Ten Things You May Not Have Known About a HPHT Riser
You might have happened across the term HPHT Riser if it’s cropped up in search engine responses, if you are studying engineering, or know someone who is, or have a colleague in the drilling industry, but what is it and what does it do? Worry not; here is ten pieces of information about the topic that you can store up for your own use or to impress your friends!
In the context of a HPHT riser, the word riser is nothing to do with stair risers but is a drilling term relating to the drilling for oil, for example through oil rigs. The riser is a conduit (or pipe, if you like) that rises from the sea floor up to the drilling platform.
HPHT stands for High Pressure, High Temperature, so in the context of our drilling riser, this means that the riser is constructed to withstand high pressures and high temperatures!
Although it’s a term used widely across the global drilling industry, the acronym HPHT was coined in the Cullen Report pertaining to the UK’s Piper Alpha platform disaster in July 1988. By its UK definition, the HP refers to a pore pressure of at least 0.8 psi/ft and the HT refers to the temperature of an undisturbed bottom hole that is greater than 300°F (149°C).
It’s as scary as it sounds: drilling involving HPHT means the involvement of hazardous liquids and gases, some of which can be highly corrosive, explosive and highly temperate!

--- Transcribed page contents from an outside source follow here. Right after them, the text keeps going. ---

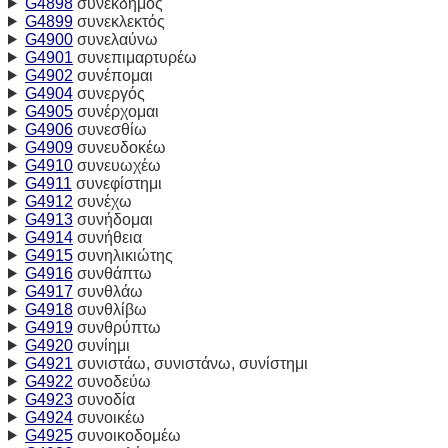
G4898
συνέκδημος
G4899
συνεκλεκτός
G4900
συνελαύνω
G4901
συνεπιμαρτυρέω
G4902
συνέπομαι
G4904
συνεργός
G4905
συνέρχομαι
G4906
συνεσθίω
G4909
συνευδοκέω
G4910
συνευωχέω
G4911
συνεφίστημι
G4912
συνέχω
G4913
συνήδομαι
G4914
συνήθεια
G4915
συνηλικιώτης
G4916
συνθάπτω
G4917
συνθλάω
G4918
συνθλίβω
G4919
συνθρύπτω
G4920
συνίημι
G4921
συνιστάω, συνιστάνω, συνίστημι
G4922
συνοδεύω
G4923
συνοδία
G4924
συνοικέω
G4925
συνοικοδομέω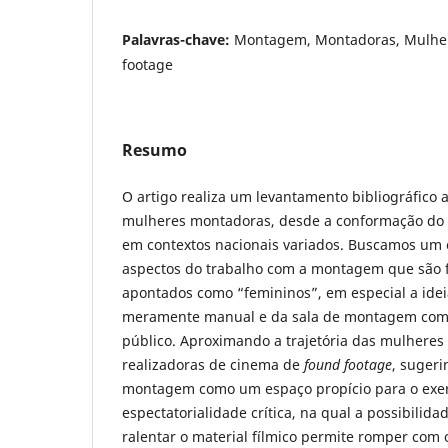
Palavras-chave:
Montagem, Montadoras, Mulher
footage
Resumo
O artigo realiza um levantamento bibliográfico a
mulheres montadoras, desde a conformação do 
em contextos nacionais variados. Buscamos um 
aspectos do trabalho com a montagem que são
apontados como “femininos”, em especial a ide
meramente manual e da sala de montagem com
público. Aproximando a trajetória das mulhere
realizadoras de cinema de
found footage
, sugeri
montagem como um espaço propício para o exer
espectatorialidade crítica, na qual a possibilida
ralentar o material fílmico permite romper com 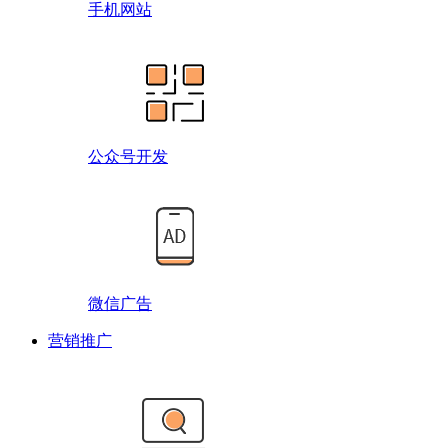
手机网站
公众号开发
微信广告
营销推广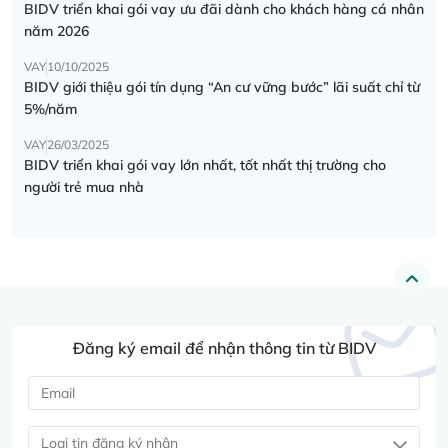
BIDV triển khai gói vay ưu đãi dành cho khách hàng cá nhân
năm 2026
VAY
10/10/2025
BIDV giới thiệu gói tín dụng “An cư vững bước” lãi suất chỉ từ
5%/năm
VAY
26/03/2025
BIDV triển khai gói vay lớn nhất, tốt nhất thị trường cho
người trẻ mua nhà
Đăng ký email để nhận thông tin từ BIDV
Loại tin đăng ký nhận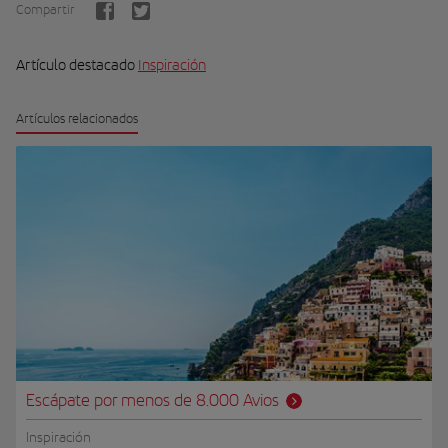
Compartir
Artículo destacado
Inspiración
Artículos relacionados
Escápate por menos de 8.000 Avios
Inspiración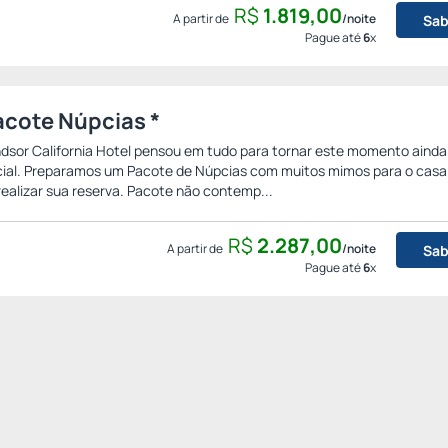
R$
1.819,
00
A partir de
/noite
Sab
Pague até
6
x
acote Núpcias *
dsor California Hotel pensou em tudo para tornar este momento ainda
ial. Preparamos um Pacote de Núpcias com muitos mimos para o casal 
realizar sua reserva. Pacote não contemp...
R$
2.287,
00
A partir de
/noite
Sab
Pague até
6
x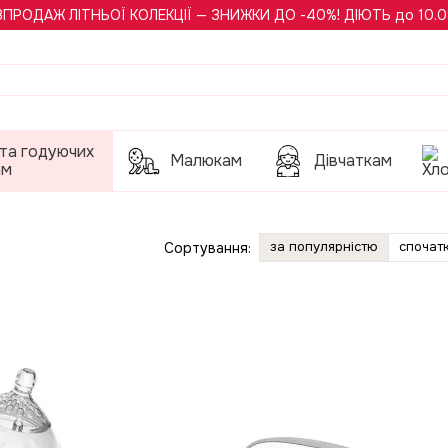
ЗПРОДАЖ ЛІТНЬОЇ КОЛЕКЦІЇ — ЗНИЖКИ ДО -40%! ДІЮТЬ до 10.0
 та годуючих
Малюкам
Дівчаткам
ам
за популярністю
спочатк
Сортування: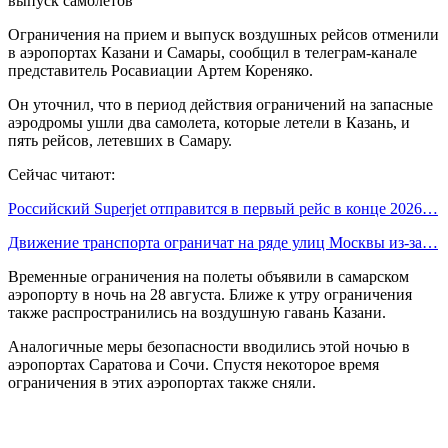
Ограничения на прием и выпуск воздушных рейсов отменили
в аэропортах Казани и Самары, сообщил в телеграм-канале
представитель Росавиации Артем Кореняко.
Он уточнил, что в период действия ограничений на запасные
аэродромы ушли два самолета, которые летели в Казань, и
пять рейсов, летевших в Самару.
Сейчас читают:
Российский Superjet отправится в первый рейс в конце 2026…
Движение транспорта ограничат на ряде улиц Москвы из-за…
Временные ограничения на полеты объявили в самарском
аэропорту в ночь на 28 августа. Ближе к утру ограничения
также распространились на воздушную гавань Казани.
Аналогичные меры безопасности вводились этой ночью в
аэропортах Саратова и Сочи. Спустя некоторое время
ограничения в этих аэропортах также сняли.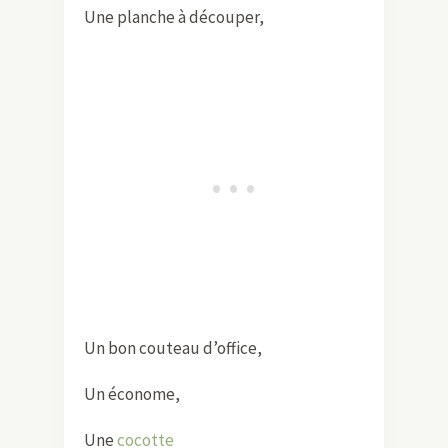
Une planche à découper,
Un bon couteau d’office,
Un économe,
Une
cocotte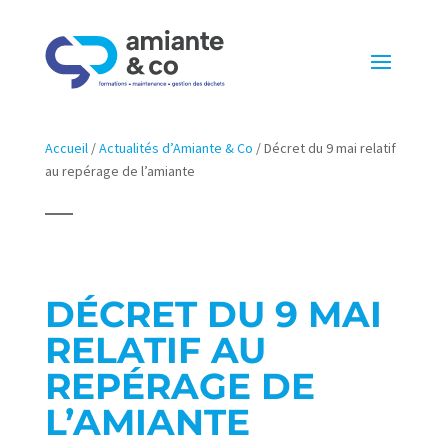
Accueil
/
Actualités d’Amiante & Co
/
Décret du 9 mai relatif
au repérage de l’amiante
DÉCRET DU 9 MAI
RELATIF AU
REPÉRAGE DE
L’AMIANTE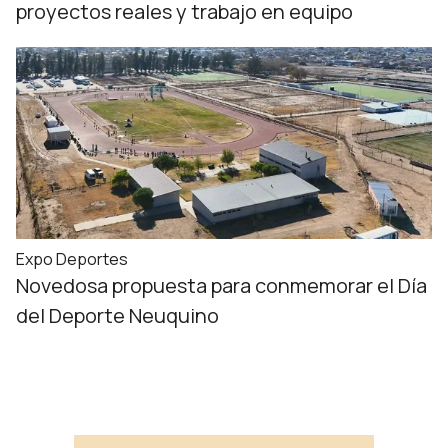
proyectos reales y trabajo en equipo
Expo Deportes
Novedosa propuesta para conmemorar el Día
del Deporte Neuquino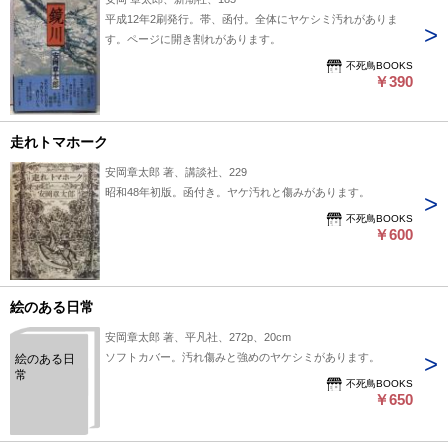
平成12年2刷発行。帯、函付。全体にヤケシミ汚れがありま
す。ページに開き割れがあります。
不死鳥BOOKS
￥390
走れトマホーク
安岡章太郎 著、講談社、229
昭和48年初版。函付き。ヤケ汚れと傷みがあります。
不死鳥BOOKS
￥600
絵のある日常
安岡章太郎 著、平凡社、272p、20cm
ソフトカバー。汚れ傷みと強めのヤケシミがあります。
絵のある日
常
不死鳥BOOKS
￥650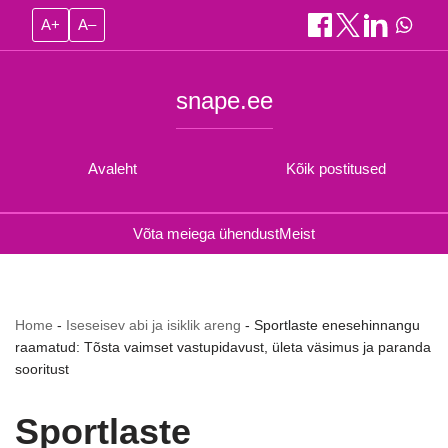
A+
A–
snape.ee
Avaleht
Kõik postitused
Võta meiega ühendust
Meist
Home
-
Iseseisev abi ja isiklik areng
-
Sportlaste enesehinnangu
raamatud: Tõsta vaimset vastupidavust, ületa väsimus ja paranda
sooritust
Sportlaste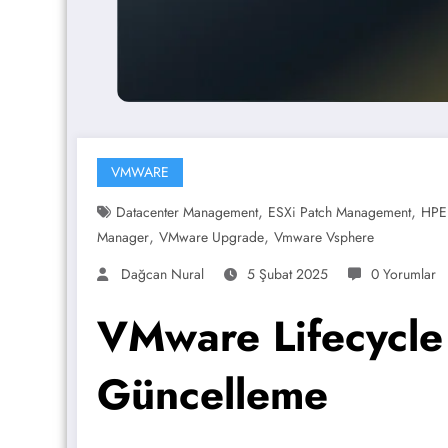
VMWARE
,
,
Datacenter Management
ESXi Patch Management
HPE
,
,
Manager
VMware Upgrade
Vmware Vsphere
Dağcan Nural
5 Şubat 2025
0 Yorumlar
VMware Lifecycle
Güncelleme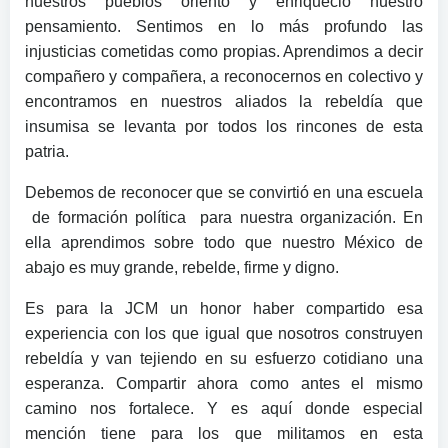
nuestros pueblos oriento y enriqueció nuestro
pensamiento. Sentimos en lo más profundo las
injusticias cometidas como propias. Aprendimos a decir
compañero y compañera, a reconocernos en colectivo y
encontramos en nuestros aliados la rebeldía que
insumisa se levanta por todos los rincones de esta
patria.
Debemos de reconocer que se convirtió en una escuela
de formación política para nuestra organización. En
ella aprendimos sobre todo que nuestro México de
abajo es muy grande, rebelde, firme y digno.
Es para la JCM un honor haber compartido esa
experiencia con los que igual que nosotros construyen
rebeldía y van tejiendo en su esfuerzo cotidiano una
esperanza. Compartir ahora como antes el mismo
camino nos fortalece. Y es aquí donde especial
mención tiene para los que militamos en esta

Engineering companies spend a lot of money in the development of materials and components that offer HPHT resistance. Seals and flanges are particularly important as they must not only resist HPHT substances, but also resist the fatigue that generally weakens high pressure joints.
Products offering HPHT resistance have critical safety applications for the drilling industry and wider applications in the oil, gas, electricity and possibly construction industries.
Innovation in the field of HPHT is big business. One of the latest award winning components in HPHT riser systems is from the Claxton Engineering Group and includes shrink-fit flanges, which are claimed to ameliorate some of the difficulties faced by those working with HPHT riser substances.
So, as many regular oil wells fall dry, or where oil cannot be recovered due to war (such as in the middle East) there is likely to be an increased demand for new and innovative drilling to find alternative sources. This increases the likelihood of a rise in HPHT drilling fields, so continued development of HPHT drilling is crucial in the 21st century. As such, the innovation of a HPHT riser and similar components is seen to be the start of an-ongoing trend of advancement in the HTHP drilling field.